Se os Estados Unidos realmente querem atuar como protetores dos tubarões, conforme já são amplamente considerados, o país deve agir como uma “barreira” e apreender mais barbatanas ilegais, afirma Murdock. “Quando deixamos essas remessas passarem por nossas fronteiras sem monitorá-las, nos tornamos um elo fraco em vez de um dos elos mais fortes dessa cadeia de suprimentos global, visto que temos uma estrutura jurídica sólida e os recursos necessários para combater esse comércio.”

Eva Lara, do Serviço de Pesca e Vida Selvagem, concorda. “Você tem que dizer: ‘Não sob minha supervisão, aqui não,’” diz ela. “Se as barbatanas de tubarão estão chegando pelos Estados Unidos, temos que ser um defensor e fazer cumprir as regulamentações de outros países, ajudando na sobrevivência desses animais.”

Qual é a solução?

“Acredito que nenhuma agência de proteção da vida silvestre queira barbatanas ilegais de tubarão no comércio dos Estados Unidos,” declara Michelle Zetwo. “Mas ter os recursos disponíveis e o conhecimento de quando elas podem chegar pelos nossos portos — é importante e nem sempre temos essas informações em tempo hábil.”

Como o comércio é tão difícil de monitorar, a melhor maneira de abordar o papel não intencional dos Estados Unidos no comércio global de barbatanas de tubarão é implementar uma proibição total, afirma Jacoby.

Atualmente, são necessários cerca de quatro voos para barbatanas de tubarão da América Latina chegarem a Hong Kong, Jacoby descobriu analisando as redes de comércio aéreo. Ele apurou que a proibição de barbatanas de tubarão nos Estados Unidos aumentaria ligeiramente o número de voos necessários e aumentaria o custo total do transporte delas.

“Se não passa por esses grandes polos, fica mais caro ir do ponto A ao ponto B,” ele conta. “Penso que, à medida que esse fardo aumentar, o incentivo para a pesca e remessa vai, acima de tudo, começar a diminuir um pouco, eu espero.”
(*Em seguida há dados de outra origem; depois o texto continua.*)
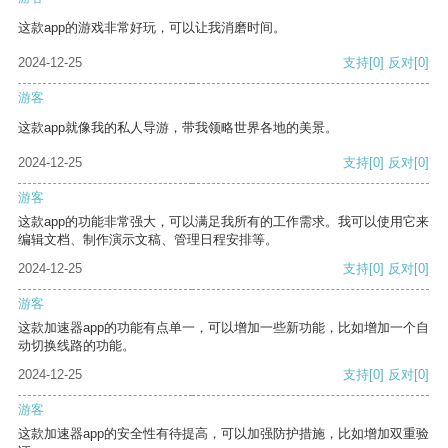
这款app的游戏非常好玩，可以让我消磨时间。
2024-12-25
支持
[0]
反对
[0]
游客
这款app就像我的私人导游，带我领略世界各地的美景。
2024-12-25
支持
[0]
反对
[0]
游客
这款app的功能非常强大，可以满足我所有的工作需求。我可以使用它来
编辑文档、制作演示文稿、管理日程安排等。
2024-12-25
支持
[0]
反对
[0]
游客
这款加速器app的功能有点单一，可以增加一些新功能，比如增加一个自
动切换线路的功能。
2024-12-25
支持
[0]
反对
[0]
游客
这款加速器app的安全性有待提高，可以加强防护措施，比如增加双重验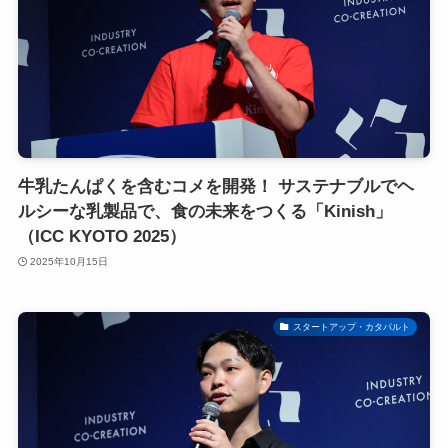
牛乳たんぱくを含むコメを開発！ サステナブルでヘ
ルシーな乳製品で、食の未来をつくる「Kinish」
（ICC KYOTO 2025）
2025年10月15日
スタートアップ・カタパルト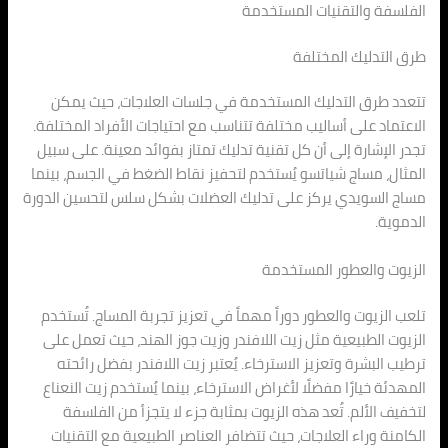
الفلسفة والتقنيات المستخدمة
طرق التدليك المختلفة
تتعدد طرق التدليك المستخدمة في جلسات العلاجات، حيث يمكن
الاعتماد على أساليب مختلفة تتناسب مع احتياجات الأفراد المختلفة.
تجدر الإشارة إلى أن كل تقنية تدليك تمتاز بفوائد معينة. على سبيل
المثال، مساج شياتسو يُستخدم لتحفيز نقاط الضغط في الجسم، بينما
مساج السويدي يركز على تدليك العضلات بشكل سلس لتحسين الدورة
الدموية.
الزيوت والعطور المستخدمة
تلعب الزيوت والعطور دوراً مهماً في تعزيز تجربة المساج. تُستخدم
الزيوت الطبيعية مثل زيت اللافندر وزيت جوز الهند، حيث تعمل على
ترطيب البشرة وتعزيز الاسترخاء. يُعتبر زيت اللافندر بفضل رائحته
المهدئة خيارًا مفضلًا لأغراض الاسترخاء، بينما يُستخدم زيت النعناع
لتخفيف الألم. تُعد هذه الزيوت بمثابة جزء لا يتجزأ من الفلسفة
الكامنة وراء العلاجات، حيث تتضافر العناصر الطبيعية مع التقنيات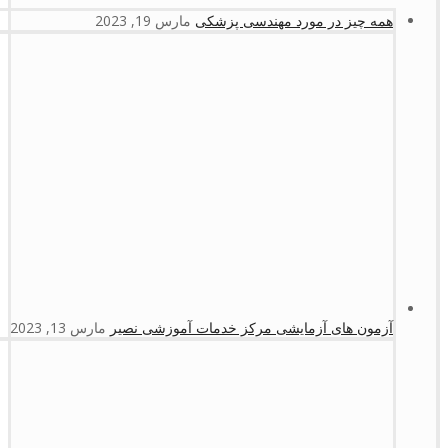
همه چیز در مورد مهندسی پزشکی
مارس 19, 2023
آزمون های آزمایشی مرکز خدمات آموزشی نصیر
مارس 13, 2023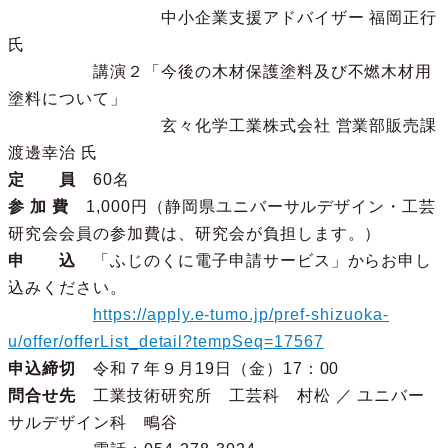
中小企業支援アドバイザー 福岡正行
氏
講演２「今後の木材保護塗料及び不燃木材用
塗料について」
玄々化学工業株式会社 営業部販売課
渡邊幸治 氏
定 員
60名
参 加 費
1,000円（静岡県ユニバーサルデザイン・工芸
研究会会員の参加費は、研究会が負担します。）
申 込
「ふじのくに電子申請サービス」からお申し
込みください。
https://apply.e-tumo.jp/pref-shizuoka-
u/offer/offerList_detail?tempSeq=17567
申込締切
令和７年９月19日（金）17：00
問合せ先
工業技術研究所 工芸科 村松 ／ ユニバー
サルデザイン科 鴫谷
Após a descoberta em Miami, em janeiro, ver todas as barbatanas de tubarão espalhadas foi bom e ruim ao mesmo tempo, conta Arthur Florence, do Departamento de Operações de Carga Aérea Agrícola — bom por terem capturado as barbatanas ilegais, ruim por pensar nos tubarões mortos. “Foi cortada uma tonelada de barbatana, todas provenientes de tubarões jovens,” declara melancolicamente. “Alguns desses tubarões levam cerca de 20 anos para se reproduzirem.”

É por isso que medidas devem ser tomadas com urgência, pois os tubarões “não se recuperam rapidamente,” diz Jacoby. “Temos pouco tempo para continuar empurrando o problema com a barriga, pois daqui a pouco não teremos mais tubarão nenhum.”